I don't know what to do. It seems obvious to me that he's up to something... but I don't have hard evidence to back my case... Help! I can't keep pretending like nothing is going on and that I don't know anything... I don't know what to do.


----------



## brooklynAnn (Jun 29, 2015)

It's either drugs or he is selling state secrets to the enemy. 

Ask him to get a blood test. Get some video camera and hid them outside to tape what or who is coming around your house.


----------



## GusPolinski (Jan 21, 2014)

How old are the two of you? How long have you been married? Do you have any children?


----------



## sidney2718 (Nov 2, 2013)

You cannot ignore this. It could become a matter for the police if serious drugs are involved.

To help we need more information. How old are the two of you? How long have you been married? Together? And very important, do you have any children?


----------



## Imovedforthis (Dec 18, 2015)

totally drugs.... just from my past experiences with my sister. This is the type of stuff she would do.. people would come by her house and hide stuff all over secretly for her to find and she will leave money for them as well.

First thing to check is your account balances and all your money... start there. Is there money coming up missing. Even $5 here and there can add up quickly. My husband is good at hiding money this way... he will say he spent 5 or 10 on gas (no receipts) and couple days later same thing... well after a week he could have a good 60-100 stashed away for whatever he wants and is playing it off as getting gas or cigs. 

Check finances.... 

listen close to see if you hear cars pulling up at night and try to spy out the window to see where they are putting the packages.


----------



## workindad (May 7, 2011)

OP- sorry to say- this sounds like drugs to me. I agree with keeping an eye on your finances and valuables.

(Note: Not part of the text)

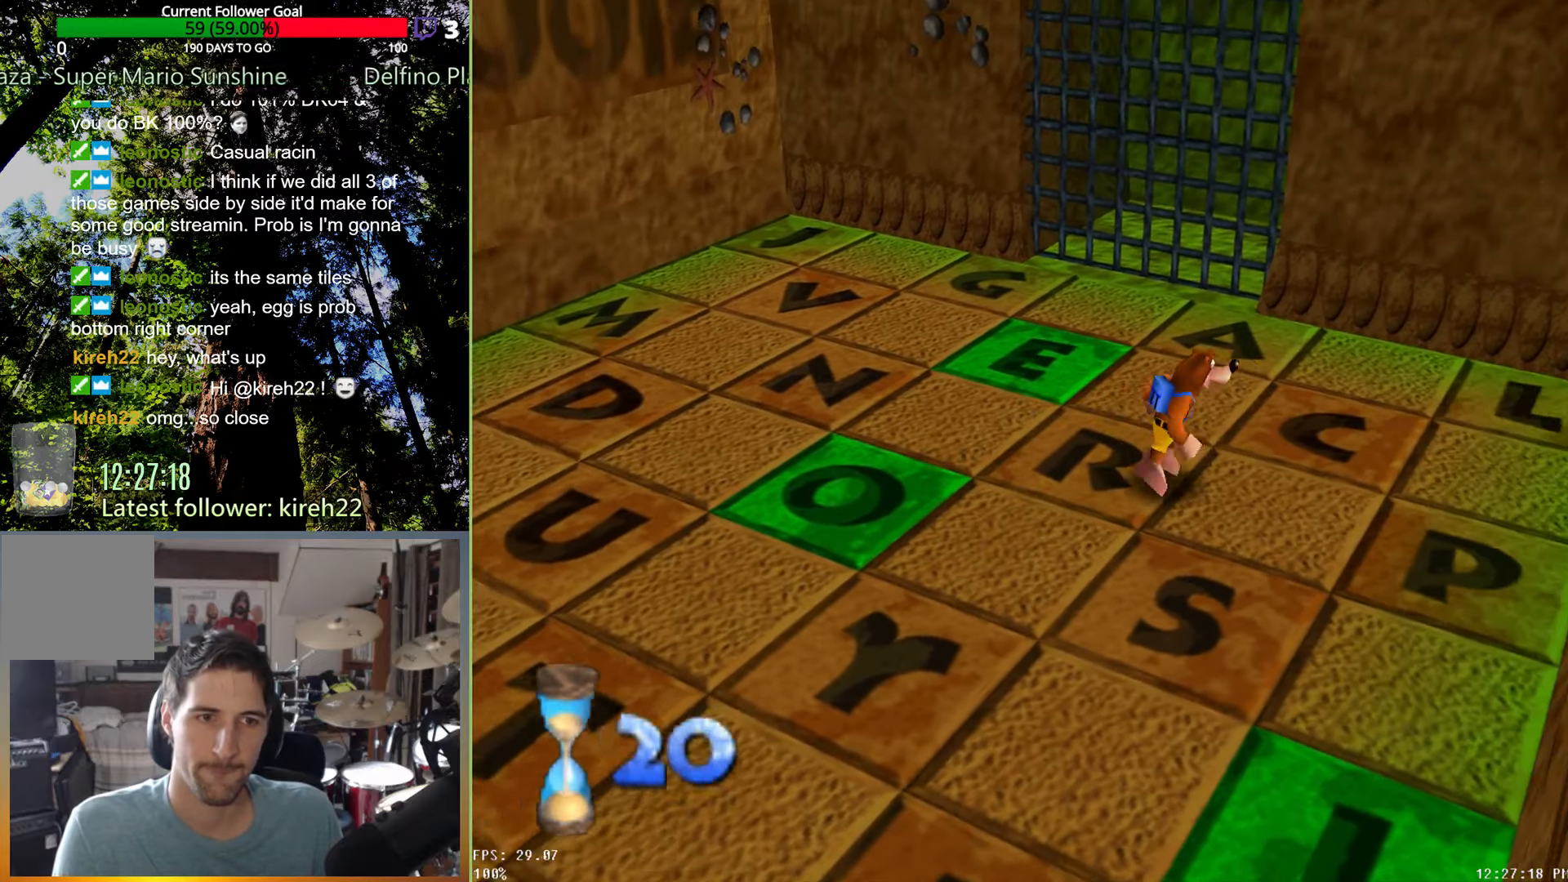
{"buttons": [], "left_stick": "down-left", "right_stick": "center", "events": [[146, "left_stick", "down"], [500, "left_stick", "down-left"]]}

You might want to consider a VAR in his car.


----------



## Threeblessings (Sep 23, 2015)

Every lie he tells brings you closer to goodbye.


----------



## EleGirl (Dec 3, 2011)

I agree that you need to do more snooping. But stop confronting him every time you find something. He will deny it and it will drive his dealings more underground.

Get enough evidence so that you know 100% what's going on. And then confront him only after you have a plan of action.


----------



## TDSC60 (Dec 8, 2011)

If it is drugs - talking to him and asking him to explain his actions are a total waste of time. Using logic is a total waste of time.

Drug users can get addicted quickly. Once addicted, the only thing that matters is getting more drugs. They will lie, hide, steal, and betray anyone to get the next "high".

He is playing a dangerous game having drugs delivered to your home or having them hidden in the gas cap of your car.

Get your evidence and check out any local addiction organizations and support groups. Go there yourself and talk to them. They can provide some advice.


----------



## Daisydukes (Dec 16, 2015)

Thanks all for your comments. I tried being honest with him about what's been on my mind and it didn't help much. He got defensive and tried to restore my perception of him, a valid thing to do... But I didn't entirely believe it, of course, with everything I've found. So here's another dilemma... I snooped through his phone tonight when I couldn't sleep and found that he deleted everything... I don't want to admit to snooping but I really need to get to the bottom of this for my sake. Help!


----------



## workindad (May 7, 2011)

What kind of phone is it? There are some tech types on here who may be able to help you recover and read deleted texts etc.

If he had nothing to hide, he would hide nothing.

This is why you should try to get more information before discussing things with him. It will only make him take his activities further underground.

I would definitely drop a VAR in his car, cheap and effective. Sony makes a decent model that is not too expensive.


Best of luck
WD


----------



## ILoveSparkles (Oct 28, 2013)

Does he have a history of using drugs?


----------



## brokenguy (Sep 7, 2015)

Your methods of spying need work, confront him after you have hard evidence, anything without hard evidence will only be met with anger.


----------



## EleGirl (Dec 3, 2011)

Daisy,

The thread linked to below has a lot of info on how to snoop and get the evidence you need.


http://talkaboutmarriage.com/coping-infidelity/209754-standard-evidence-post.html#post9756666


----------



## Daisydukes (Dec 16, 2015)

He has a Samsung Galaxy. I'm not familiar with a VAR


----------



## workindad (May 7, 2011)

A VAR is a voice activated recorder. You can find them at Best Buy or other places that sell electronics. They are very easy to use and very effective, look at the Sony models.

I do not have a Samsung- can't help with that.


----------



## chillymorn (Aug 11, 2010)

Call the police and tell them you ythink your husband is dealing drugs. Tell them you don't want to get caught in the middle. You gave him multiple chances to fess up and he didn't . when he get busted divorce his ass.


----------



## Daisydukes (Dec 16, 2015)

Thanks all for your input! I finally got him to confess to what's been going on... I'm certainly going to look into the VARs since trust is going to be a problem now. Ughh


----------